### Goal of the exercise
Reproduce verbatim the lines of the entries below, starting with the line that contains "A **concrete problem**" and continuing through the last line of the entries, with both ends included.

### Data shown
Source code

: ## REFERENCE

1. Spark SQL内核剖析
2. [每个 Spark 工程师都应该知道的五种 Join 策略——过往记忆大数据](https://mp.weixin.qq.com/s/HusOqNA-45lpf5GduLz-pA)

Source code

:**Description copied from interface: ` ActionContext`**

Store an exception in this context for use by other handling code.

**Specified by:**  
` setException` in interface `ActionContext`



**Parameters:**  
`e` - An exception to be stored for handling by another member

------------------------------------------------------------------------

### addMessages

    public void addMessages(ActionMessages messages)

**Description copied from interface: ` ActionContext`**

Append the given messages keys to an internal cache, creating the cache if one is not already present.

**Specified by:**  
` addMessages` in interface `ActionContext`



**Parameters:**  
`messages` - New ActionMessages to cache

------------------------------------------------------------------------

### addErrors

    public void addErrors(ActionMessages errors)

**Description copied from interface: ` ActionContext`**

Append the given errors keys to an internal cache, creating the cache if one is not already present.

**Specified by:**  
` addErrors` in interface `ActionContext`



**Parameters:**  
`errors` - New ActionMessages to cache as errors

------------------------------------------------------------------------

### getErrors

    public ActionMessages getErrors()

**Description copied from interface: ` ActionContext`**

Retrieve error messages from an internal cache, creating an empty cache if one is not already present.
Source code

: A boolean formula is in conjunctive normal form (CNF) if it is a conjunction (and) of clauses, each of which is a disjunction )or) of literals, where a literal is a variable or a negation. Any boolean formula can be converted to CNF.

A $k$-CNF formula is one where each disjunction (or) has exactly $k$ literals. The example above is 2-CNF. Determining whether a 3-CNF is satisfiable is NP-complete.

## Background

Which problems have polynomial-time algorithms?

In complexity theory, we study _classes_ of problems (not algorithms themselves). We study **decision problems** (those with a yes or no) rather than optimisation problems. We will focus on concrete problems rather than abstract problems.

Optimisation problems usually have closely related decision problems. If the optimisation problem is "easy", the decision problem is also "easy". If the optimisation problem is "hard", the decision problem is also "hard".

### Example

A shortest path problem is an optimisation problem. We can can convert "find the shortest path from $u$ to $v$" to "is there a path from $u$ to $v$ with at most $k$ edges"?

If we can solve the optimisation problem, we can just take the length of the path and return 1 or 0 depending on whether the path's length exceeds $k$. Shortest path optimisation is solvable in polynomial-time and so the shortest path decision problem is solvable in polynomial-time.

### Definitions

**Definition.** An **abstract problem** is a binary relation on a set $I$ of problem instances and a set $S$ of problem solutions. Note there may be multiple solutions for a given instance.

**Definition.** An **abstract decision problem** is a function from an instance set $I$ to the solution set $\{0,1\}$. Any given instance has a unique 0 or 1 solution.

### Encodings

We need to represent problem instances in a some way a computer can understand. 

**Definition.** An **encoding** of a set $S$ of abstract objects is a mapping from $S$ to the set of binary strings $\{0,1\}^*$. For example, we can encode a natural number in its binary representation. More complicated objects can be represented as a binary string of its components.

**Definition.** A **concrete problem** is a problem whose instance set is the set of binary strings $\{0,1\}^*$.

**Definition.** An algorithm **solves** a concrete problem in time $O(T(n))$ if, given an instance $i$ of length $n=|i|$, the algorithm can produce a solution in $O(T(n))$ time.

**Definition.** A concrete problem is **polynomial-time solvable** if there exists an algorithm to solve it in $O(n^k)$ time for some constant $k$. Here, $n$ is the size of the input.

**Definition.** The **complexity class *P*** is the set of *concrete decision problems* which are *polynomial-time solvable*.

### Problem solution
**Definition.** A **concrete problem** is a problem whose instance set is the set of binary strings $\{0,1\}^*$.

**Definition.** An algorithm **solves** a concrete problem in time $O(T(n))$ if, given an instance $i$ of length $n=|i|$, the algorithm can produce a solution in $O(T(n))$ time.

**Definition.** A concrete problem is **polynomial-time solvable** if there exists an algorithm to solve it in $O(n^k)$ time for some constant $k$. Here, $n$ is the size of the input.

**Definition.** The **complexity class *P*** is the set of *concrete decision problems* which are *polynomial-time solvable*.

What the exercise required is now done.